Setelah ayah Gibran terlelap, Gibran kemudian membuka buku kecilnya dan
mendapati bahwa besok dan lusa ada ulangan. Gibran lalu gusar dan pamit pulang
kerumah untuk mempersiapkan diri untuk besok disekolah. Apalagi ditahunya
Ayahnya baik-baik saja maka dengan rileks hatinya pulang kerumah.
Alih-alih mau bangun subuh untuk belajar, tiba-tiba dari luar kamarnya
Gibran mendengar suara isak tangis dan haru biru menguasai rumahnya.

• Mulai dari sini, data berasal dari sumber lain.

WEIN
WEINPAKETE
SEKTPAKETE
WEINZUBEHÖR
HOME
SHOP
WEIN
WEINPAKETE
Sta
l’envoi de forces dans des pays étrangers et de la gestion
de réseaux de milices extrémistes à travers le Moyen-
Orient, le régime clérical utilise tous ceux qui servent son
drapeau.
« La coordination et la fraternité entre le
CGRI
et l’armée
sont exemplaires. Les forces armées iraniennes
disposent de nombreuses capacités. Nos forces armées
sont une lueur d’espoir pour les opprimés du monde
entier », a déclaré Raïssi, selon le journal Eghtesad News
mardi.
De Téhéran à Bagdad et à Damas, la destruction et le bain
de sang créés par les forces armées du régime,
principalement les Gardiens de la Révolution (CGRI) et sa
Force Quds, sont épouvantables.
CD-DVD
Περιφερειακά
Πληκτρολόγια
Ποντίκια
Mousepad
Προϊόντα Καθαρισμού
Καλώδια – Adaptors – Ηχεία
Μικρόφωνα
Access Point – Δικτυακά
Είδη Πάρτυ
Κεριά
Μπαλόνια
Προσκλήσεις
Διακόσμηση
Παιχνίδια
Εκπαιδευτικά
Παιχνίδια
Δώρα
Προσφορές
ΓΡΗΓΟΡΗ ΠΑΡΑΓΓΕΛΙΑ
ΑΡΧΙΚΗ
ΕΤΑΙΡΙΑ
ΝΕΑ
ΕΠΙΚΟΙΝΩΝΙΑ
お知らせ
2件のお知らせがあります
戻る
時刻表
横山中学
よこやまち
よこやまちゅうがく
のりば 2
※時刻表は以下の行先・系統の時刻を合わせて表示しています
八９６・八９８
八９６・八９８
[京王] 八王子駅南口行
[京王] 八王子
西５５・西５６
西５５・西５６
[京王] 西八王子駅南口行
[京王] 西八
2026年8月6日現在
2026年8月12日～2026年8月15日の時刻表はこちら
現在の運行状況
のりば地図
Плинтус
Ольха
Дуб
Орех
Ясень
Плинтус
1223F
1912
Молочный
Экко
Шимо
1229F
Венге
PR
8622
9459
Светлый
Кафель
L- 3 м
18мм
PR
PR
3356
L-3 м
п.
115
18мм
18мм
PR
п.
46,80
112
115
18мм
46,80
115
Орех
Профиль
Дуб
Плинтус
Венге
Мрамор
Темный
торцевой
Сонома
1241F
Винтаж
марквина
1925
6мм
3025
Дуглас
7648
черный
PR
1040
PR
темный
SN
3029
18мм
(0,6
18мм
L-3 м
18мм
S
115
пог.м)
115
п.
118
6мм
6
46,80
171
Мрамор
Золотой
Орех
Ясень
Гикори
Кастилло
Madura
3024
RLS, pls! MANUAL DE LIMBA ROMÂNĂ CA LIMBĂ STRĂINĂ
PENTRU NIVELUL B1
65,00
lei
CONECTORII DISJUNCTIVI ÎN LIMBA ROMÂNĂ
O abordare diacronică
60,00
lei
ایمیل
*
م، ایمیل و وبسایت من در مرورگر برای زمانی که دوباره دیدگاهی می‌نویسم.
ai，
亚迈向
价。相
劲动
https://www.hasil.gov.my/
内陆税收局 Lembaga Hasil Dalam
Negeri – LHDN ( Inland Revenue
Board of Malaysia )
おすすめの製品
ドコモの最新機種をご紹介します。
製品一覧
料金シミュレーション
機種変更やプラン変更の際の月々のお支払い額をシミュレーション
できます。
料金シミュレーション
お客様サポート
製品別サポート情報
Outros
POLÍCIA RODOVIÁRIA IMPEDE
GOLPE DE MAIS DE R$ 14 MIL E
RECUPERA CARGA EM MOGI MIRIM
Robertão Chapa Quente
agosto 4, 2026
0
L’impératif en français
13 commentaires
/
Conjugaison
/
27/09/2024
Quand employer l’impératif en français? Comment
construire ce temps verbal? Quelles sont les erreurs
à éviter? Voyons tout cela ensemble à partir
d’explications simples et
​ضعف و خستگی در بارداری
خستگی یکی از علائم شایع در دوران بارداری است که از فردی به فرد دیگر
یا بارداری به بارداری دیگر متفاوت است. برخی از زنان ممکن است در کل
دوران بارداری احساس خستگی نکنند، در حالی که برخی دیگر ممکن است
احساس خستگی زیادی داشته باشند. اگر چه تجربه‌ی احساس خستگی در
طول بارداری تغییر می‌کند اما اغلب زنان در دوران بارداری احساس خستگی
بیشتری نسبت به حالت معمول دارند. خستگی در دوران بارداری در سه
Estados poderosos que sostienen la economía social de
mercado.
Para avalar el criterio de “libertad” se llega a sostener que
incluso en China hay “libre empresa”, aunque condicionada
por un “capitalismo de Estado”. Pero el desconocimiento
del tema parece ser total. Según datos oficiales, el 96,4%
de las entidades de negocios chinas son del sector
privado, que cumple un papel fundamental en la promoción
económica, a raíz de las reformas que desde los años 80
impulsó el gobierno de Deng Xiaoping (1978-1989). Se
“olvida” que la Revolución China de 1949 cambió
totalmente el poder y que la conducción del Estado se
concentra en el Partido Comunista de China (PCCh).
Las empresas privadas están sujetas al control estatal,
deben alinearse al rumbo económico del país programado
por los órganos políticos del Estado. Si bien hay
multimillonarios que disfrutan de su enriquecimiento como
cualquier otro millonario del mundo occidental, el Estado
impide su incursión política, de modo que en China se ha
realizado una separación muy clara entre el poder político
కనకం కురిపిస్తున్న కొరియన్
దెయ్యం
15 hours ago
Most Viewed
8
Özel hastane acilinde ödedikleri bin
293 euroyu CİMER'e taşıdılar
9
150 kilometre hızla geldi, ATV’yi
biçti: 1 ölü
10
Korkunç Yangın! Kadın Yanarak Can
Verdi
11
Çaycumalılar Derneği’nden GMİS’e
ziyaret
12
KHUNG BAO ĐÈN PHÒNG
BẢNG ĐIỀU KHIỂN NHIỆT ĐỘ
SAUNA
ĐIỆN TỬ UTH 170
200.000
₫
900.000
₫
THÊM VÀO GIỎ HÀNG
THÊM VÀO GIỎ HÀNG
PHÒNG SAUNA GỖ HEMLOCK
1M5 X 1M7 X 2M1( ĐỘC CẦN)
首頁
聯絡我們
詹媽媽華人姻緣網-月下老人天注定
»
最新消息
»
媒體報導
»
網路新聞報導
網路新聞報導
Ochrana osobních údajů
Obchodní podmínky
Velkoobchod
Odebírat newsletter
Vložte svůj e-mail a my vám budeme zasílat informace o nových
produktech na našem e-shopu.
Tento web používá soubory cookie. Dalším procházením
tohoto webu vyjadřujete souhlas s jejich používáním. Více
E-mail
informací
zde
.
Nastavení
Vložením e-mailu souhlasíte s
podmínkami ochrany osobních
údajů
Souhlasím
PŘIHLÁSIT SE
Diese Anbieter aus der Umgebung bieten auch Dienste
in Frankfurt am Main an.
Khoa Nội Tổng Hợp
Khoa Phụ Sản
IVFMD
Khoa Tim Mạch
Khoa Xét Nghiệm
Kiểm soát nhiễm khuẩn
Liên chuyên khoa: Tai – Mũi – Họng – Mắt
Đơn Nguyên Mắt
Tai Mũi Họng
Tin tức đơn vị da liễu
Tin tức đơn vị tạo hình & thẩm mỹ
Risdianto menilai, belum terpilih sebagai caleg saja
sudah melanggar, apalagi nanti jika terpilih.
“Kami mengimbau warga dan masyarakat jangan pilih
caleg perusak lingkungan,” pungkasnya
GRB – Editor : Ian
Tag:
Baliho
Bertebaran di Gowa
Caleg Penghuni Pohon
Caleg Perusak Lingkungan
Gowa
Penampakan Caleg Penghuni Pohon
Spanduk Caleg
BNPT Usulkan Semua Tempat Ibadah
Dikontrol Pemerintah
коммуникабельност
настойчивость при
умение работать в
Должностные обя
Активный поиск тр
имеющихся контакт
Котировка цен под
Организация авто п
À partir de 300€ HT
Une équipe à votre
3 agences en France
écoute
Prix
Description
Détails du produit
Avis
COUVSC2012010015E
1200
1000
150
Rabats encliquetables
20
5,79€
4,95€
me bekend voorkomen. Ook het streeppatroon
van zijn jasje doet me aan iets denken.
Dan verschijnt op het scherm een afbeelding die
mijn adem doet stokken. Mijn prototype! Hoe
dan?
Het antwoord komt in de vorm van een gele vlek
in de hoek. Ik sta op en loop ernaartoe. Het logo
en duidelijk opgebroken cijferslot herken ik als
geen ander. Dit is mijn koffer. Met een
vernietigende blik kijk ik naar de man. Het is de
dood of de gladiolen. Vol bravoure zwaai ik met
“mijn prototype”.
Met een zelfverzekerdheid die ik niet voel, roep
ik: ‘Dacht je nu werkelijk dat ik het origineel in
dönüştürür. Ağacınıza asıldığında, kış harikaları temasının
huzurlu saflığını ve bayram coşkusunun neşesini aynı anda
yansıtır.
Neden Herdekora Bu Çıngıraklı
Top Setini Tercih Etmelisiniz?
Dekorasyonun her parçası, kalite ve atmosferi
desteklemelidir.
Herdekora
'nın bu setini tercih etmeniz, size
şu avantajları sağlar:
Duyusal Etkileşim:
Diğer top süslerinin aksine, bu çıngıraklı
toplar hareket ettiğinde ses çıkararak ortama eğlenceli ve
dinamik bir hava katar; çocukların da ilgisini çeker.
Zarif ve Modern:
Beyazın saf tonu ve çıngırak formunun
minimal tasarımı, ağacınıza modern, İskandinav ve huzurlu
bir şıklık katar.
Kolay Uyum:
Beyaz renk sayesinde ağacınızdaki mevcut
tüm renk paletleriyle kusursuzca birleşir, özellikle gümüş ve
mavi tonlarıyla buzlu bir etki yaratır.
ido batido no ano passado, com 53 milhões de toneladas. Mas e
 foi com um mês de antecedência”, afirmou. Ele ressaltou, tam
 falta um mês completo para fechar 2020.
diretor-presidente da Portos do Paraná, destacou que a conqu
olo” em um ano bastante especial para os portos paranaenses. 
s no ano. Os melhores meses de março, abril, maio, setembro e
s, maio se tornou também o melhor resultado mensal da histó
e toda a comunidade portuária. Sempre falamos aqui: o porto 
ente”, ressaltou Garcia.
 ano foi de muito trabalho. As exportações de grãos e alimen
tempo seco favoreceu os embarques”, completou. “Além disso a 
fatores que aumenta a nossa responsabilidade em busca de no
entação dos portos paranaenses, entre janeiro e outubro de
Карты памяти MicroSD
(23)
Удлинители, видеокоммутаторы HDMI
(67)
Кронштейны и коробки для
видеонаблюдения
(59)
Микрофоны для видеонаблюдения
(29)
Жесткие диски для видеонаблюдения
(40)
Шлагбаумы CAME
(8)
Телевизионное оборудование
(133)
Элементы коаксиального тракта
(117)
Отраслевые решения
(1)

Dibukanya pintu kamar tersebut tepat di depan matanya Ayahnya terbaring
ditutupi sarung dari kaki hingga dileher, sudah tidak dapat mendengar, berbicara,
meliahat, dan merasakan lagi. Dalam hitunga sepermili detik tetesan air mata
Gibran jatuh kelantai tak bisa ditahan tak bisa dikendalikan hingga ia terjatuh
pingsan.
Setelah Gibran bangun, ia hanya mengurung dirinya dikamar sambil
merobek dan menginjak inajk buku pelajaranya. Sejenak ia tertunduk dan berpikir
bahwa ia suadh melakukan kesalah yang sangant fatal dengan meninggalka
Ayahny dirumah sakit hingga terjadi seperti ini. Dilihatnya pisau diatas lemari,
Gibran lalu mengambilnya dan dengan penuh emosi pisau itu dia genggam erat lalu
memberikan kepada tante yang mau potong bawang sembari membuka pintu.
Gibran sadar bahwa karena kemaunya yang tinggi untuk pergi sekolah untuk
menuntut ilmu hingga ia tidak bisa ada saat orang yang disayanginya
membutuhkannya. Selama 4-5 hari Gibran menyalahkan dirinya dan berpikir hingga
hal itu mendewasakanya bahwa segala sesuatu yang sudah terjadi dan merupakan
kehendak Allah kita harus Rida menerimanya. Gibran juga tahu bahwa Ia punya
cita-cita yang harus Ia raih dan cuma belajar dan berusaha jawabnya. Walaupun
setiap hari Gibran bangun pagi dan teringat akan kehilangan Ayahnya, Gibran tetap
pergi sekolah dengan wajah ceria dan semangat karena Gibran punya cita-cita.